Tarkovsky had his favourite actors, usually from a theatrical background and chosen for the brooding intensity of their looks. Anatoly Solinitsin was his particular favourite, appearing in the four films from Andrei Rublev to Stalker, and he would have had the central role in Nostalgia had he not died. The gangling figure of Nikolai Grinko featured in his first five films, Erland Josephson (familiar from Bergman films) starred in his last two, and one cannot overlook the astonishing Nikolai Berdyaev as the child Ivan and, four years later, as the young bell-caster in the wonderful final episode of Andrei Rublev. Actresses seldom appeared more than once except in tiny roles; the exception is Tarkovsky’s first wife, Irma Rausch, who plays Ivan’s mother and the simpleton who attaches herself to Andrei Rublev. Tarkovsky is particularly good with children, who feature in all his films; he once wrote that children understand his films better than their elders do.

Like all the great film-makers Tarkovsky is fond of ambiguity, of unexplained happenings and actions, and never explained anything, always emphasising that the viewer should simply watch and experience.
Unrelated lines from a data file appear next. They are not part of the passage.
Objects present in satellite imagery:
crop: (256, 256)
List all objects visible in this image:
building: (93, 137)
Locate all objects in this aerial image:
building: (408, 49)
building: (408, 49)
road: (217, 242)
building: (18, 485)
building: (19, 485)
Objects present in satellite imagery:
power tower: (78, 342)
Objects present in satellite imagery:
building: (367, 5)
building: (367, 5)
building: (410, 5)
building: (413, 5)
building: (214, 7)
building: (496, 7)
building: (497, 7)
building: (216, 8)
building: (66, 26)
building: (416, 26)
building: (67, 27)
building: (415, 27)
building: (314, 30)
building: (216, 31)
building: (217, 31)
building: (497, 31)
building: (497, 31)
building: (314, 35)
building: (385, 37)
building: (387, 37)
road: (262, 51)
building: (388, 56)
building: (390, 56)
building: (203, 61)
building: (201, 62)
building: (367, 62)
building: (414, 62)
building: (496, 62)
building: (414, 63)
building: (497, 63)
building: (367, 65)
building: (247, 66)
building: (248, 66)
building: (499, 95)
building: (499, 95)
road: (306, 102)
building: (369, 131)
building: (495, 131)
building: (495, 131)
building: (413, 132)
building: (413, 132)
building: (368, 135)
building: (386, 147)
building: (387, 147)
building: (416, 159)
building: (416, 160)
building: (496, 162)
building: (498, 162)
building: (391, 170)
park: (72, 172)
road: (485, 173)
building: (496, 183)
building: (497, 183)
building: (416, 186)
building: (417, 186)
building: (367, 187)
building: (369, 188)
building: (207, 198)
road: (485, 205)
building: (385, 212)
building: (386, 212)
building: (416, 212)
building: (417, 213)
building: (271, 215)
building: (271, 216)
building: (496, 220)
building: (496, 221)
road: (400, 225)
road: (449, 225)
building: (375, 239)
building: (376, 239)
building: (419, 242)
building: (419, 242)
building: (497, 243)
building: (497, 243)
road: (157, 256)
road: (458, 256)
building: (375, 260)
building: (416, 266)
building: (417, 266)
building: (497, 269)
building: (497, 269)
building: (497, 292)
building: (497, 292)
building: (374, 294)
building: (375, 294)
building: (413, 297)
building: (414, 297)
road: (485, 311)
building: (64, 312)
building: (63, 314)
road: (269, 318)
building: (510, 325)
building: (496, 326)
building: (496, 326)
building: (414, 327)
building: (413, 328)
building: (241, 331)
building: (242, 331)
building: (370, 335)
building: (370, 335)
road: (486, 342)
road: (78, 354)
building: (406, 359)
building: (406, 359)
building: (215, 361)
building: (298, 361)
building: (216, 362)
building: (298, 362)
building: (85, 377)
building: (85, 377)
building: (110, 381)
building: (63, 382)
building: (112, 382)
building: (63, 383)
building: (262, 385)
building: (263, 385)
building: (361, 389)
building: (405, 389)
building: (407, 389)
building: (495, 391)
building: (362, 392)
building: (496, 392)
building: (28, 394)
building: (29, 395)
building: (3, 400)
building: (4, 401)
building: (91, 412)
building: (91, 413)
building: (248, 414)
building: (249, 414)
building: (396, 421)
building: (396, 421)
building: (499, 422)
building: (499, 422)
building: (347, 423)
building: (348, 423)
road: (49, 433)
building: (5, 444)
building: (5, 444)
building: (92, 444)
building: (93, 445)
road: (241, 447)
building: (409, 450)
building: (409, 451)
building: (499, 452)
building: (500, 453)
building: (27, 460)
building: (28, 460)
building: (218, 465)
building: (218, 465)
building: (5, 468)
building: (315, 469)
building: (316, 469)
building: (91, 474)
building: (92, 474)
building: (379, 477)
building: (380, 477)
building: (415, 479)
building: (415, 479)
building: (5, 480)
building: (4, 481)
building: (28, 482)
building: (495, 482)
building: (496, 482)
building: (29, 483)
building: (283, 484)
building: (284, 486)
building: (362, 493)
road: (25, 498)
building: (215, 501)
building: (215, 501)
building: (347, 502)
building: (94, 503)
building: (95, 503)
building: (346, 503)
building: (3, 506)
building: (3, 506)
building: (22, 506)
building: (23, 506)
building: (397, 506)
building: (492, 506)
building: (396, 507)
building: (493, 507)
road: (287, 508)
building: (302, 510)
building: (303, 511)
I should like to discuss this briefly in relation to The Sacrifice, which on a "realist" level is utterly bemusing, and is better seen as a fable. (I assume the reader to be familiar with the narrative.)

What is clear is that there is at least one dream, and possibly dreams within dreams. The only indisputable point of entering or leaving a dream is when Alexander awakes on the morning after the traumatic night, and finds that all has returned to normal. What is ambiguous is when does this dream begins: is it before or after his visit to Maria? I see The Sacrifice as a very "open" film, which (deliberately?) leaves us with at least four interpretations, depending on our own religious or other belief. There is a Christian interpretation, that God has indeed answered Alexander’s prayer. There is a pagan one, that the "good witch" Maria makes everything come right. There is a rationalist one, that the averting of the war was nothing to do with Alexander whatsoever. And there is a psychological one, that the whole thing is a dream (except the beginning and end of the film). We interpret it how we wish, and there is no "correct" interpretation.

As with The Sacrifice, so with all his films. They are there to be experienced, not to be explained as some kind of intellectual puzzle. And they will last, because they are about universal themes.